> **Text extract**:
================================

Hi Stuart,

On 04/06/15 05:27, Stuart Barkley wrote:
We have a user desiring to use the Intel compilers and Intel MPI for a
performance bump in his (OpenFOAM based) code.

What has been peoples experience with these versus GCC/OpenMPI?  Do
you see significant performance improvements?

In general, using Intel tools should yield better performance.

But, it highly depends on the application/libraries being used, the system archictecture, etc.

I don't have any number for OpenFOAM, but we consistently build it with Intel tools on our systems.


On the Intel web site, I see "Intel Parallel Studio XE 2015 (Cluster
edition)".  Is this the software supported in the intel-2015a
toolchain?

Version numbers are very confusing with the Intel tools (and EB doesn't make it any better...).

The 2015 versions of the Intel tools are currently only in the most recent intel/ictce toolchains, i.e. intel/2015.02 and ictce/7.x .

intel/2015a was fixed end 2014, when the 2015 versions of the Intel compilers was not available yet.


I'm curious about the differences between intel-2015a, intel-2015-02
and ictce-7.3.5 toolchains?  Are these just for different Intel
releases (it seem to be mostly version numbers).  All seem to be
referenced by recent software, but intel-2015a has the most referrers.

The intel-2015a toolchain seems to also depend upon GCC-4.9.3 (just
from reading the .eb files).  Is there some reason for this?

================================

> **Dataset**:
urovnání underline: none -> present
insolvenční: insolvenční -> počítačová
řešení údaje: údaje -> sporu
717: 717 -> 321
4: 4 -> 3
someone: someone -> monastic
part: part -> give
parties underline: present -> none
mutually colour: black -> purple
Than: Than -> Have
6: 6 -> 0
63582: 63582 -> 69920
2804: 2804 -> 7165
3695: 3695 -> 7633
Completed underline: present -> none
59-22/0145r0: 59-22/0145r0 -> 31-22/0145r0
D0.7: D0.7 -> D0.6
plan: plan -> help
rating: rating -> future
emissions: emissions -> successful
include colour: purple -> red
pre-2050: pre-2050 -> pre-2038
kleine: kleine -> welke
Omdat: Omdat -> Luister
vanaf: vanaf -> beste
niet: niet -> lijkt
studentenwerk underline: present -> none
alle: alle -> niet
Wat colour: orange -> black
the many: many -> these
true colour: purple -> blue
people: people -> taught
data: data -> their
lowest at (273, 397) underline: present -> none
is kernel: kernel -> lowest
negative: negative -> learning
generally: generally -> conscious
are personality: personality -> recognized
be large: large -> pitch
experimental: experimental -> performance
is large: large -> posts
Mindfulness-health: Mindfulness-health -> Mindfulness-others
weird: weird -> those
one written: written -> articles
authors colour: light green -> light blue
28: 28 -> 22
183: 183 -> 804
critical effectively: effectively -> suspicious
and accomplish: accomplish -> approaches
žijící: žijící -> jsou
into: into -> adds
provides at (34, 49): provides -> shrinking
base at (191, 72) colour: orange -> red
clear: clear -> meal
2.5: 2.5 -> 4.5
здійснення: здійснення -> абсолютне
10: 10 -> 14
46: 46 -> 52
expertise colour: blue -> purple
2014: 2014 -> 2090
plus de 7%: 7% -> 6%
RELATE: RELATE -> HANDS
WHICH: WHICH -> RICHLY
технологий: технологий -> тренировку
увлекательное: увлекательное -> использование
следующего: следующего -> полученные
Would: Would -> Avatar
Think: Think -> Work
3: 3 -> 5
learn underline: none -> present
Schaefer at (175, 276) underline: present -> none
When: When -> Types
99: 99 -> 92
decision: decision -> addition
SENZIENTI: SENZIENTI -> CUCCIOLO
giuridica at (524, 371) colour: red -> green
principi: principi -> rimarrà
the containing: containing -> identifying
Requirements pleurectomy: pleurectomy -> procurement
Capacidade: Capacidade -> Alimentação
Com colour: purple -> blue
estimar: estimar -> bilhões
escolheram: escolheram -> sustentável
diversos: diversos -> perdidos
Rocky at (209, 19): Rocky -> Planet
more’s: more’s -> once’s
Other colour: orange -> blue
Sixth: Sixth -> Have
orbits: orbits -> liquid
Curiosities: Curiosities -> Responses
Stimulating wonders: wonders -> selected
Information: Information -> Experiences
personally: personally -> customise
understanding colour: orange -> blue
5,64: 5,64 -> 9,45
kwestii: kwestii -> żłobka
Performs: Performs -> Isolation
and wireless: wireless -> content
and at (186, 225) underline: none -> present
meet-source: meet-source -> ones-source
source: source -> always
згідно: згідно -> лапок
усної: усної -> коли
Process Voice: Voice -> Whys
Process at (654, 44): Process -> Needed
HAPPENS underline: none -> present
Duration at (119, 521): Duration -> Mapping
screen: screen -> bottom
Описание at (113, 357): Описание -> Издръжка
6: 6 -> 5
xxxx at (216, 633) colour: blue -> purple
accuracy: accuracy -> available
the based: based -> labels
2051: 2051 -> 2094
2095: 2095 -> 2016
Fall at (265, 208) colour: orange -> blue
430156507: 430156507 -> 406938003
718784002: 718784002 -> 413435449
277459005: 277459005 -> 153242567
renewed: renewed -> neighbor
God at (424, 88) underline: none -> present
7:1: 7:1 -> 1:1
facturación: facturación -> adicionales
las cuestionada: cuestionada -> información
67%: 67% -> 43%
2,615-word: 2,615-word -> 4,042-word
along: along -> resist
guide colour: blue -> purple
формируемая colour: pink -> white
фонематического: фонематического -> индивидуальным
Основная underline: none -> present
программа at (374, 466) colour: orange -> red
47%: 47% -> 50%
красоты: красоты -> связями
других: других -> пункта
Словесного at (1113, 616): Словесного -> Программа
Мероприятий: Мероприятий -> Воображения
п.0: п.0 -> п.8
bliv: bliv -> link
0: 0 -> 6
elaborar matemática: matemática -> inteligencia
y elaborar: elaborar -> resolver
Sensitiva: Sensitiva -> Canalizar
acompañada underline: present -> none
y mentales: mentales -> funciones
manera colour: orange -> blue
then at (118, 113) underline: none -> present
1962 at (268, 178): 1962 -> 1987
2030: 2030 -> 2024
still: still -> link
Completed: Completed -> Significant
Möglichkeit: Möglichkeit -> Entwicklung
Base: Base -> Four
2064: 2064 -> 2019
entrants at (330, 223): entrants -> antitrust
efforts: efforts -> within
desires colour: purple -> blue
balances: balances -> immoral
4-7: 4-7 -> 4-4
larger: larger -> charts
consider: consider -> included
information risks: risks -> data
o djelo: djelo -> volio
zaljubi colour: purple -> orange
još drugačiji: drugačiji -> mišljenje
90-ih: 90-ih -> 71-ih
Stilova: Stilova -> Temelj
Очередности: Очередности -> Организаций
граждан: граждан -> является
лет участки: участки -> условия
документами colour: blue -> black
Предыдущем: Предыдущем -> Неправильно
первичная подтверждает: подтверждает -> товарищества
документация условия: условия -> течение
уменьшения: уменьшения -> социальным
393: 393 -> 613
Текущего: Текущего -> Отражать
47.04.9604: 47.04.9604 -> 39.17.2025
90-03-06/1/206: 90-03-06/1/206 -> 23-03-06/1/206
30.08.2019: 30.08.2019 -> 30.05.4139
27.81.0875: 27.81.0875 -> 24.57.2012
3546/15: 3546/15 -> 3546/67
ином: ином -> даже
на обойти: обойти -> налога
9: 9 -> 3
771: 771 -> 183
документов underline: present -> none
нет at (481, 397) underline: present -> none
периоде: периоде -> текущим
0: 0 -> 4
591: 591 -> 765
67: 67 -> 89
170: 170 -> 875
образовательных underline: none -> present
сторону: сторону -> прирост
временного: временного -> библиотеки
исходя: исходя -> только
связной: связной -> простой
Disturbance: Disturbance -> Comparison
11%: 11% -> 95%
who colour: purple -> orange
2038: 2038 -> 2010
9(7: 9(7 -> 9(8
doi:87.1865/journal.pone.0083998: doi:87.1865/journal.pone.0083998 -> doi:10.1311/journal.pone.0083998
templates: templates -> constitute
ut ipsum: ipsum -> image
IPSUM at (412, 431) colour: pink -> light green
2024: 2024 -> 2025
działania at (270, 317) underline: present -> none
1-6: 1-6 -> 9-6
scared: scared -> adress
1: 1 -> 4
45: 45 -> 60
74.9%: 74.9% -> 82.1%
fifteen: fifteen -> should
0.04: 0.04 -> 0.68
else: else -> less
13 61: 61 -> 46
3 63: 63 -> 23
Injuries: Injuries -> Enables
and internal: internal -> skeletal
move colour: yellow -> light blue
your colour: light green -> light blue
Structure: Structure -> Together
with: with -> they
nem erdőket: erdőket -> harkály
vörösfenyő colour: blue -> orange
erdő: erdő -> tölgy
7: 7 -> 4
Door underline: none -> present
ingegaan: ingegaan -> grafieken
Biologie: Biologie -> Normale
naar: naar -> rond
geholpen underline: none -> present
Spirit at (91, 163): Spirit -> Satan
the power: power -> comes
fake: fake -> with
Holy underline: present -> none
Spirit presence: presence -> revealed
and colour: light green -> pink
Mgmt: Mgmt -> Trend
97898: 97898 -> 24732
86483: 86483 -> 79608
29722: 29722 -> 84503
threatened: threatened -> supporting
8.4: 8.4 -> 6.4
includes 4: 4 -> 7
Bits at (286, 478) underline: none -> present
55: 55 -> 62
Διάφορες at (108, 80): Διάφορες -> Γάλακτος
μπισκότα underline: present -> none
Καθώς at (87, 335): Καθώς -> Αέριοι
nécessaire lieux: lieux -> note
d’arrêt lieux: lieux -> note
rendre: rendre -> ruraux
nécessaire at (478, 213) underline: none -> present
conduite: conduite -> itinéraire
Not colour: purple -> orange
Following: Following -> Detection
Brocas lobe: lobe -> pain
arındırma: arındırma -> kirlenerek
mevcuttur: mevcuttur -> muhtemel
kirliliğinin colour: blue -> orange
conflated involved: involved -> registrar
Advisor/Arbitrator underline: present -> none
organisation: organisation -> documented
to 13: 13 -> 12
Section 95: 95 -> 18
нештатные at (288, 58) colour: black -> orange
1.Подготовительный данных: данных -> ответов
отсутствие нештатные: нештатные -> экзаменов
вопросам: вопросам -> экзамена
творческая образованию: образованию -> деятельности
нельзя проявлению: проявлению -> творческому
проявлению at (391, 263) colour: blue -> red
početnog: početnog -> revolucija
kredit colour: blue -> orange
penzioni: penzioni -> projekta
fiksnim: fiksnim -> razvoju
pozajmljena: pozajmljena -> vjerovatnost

================================

> **Written exercise A**: Which sentences in the email about Intel compilers end with a question mark? List each one.
> **Written exercise B**: In the entries, from the very first one down through the line containing "include colour: purple -> red", substitute "strikethrough" for "underline" and write those lines out again with nothing else changed.

> **Task solution A**:
- What has been peoples experience with these versus GCC/OpenMPI?
- Do you see significant performance improvements?
- Is this the software supported in the intel-2015a toolchain?
- I'm curious about the differences between intel-2015a, intel-2015-02 and ictce-7.3.5 toolchains?
- Is there some reason for this?

> **Task solution B**:
urovnání strikethrough: none -> present
insolvenční: insolvenční -> počítačová
řešení údaje: údaje -> sporu
717: 717 -> 321
4: 4 -> 3
someone: someone -> monastic
part: part -> give
parties strikethrough: present -> none
mutually colour: black -> purple
Than: Than -> Have
6: 6 -> 0
63582: 63582 -> 69920
2804: 2804 -> 7165
3695: 3695 -> 7633
Completed strikethrough: present -> none
59-22/0145r0: 59-22/0145r0 -> 31-22/0145r0
D0.7: D0.7 -> D0.6
plan: plan -> help
rating: rating -> future
emissions: emissions -> successful
include colour: purple -> red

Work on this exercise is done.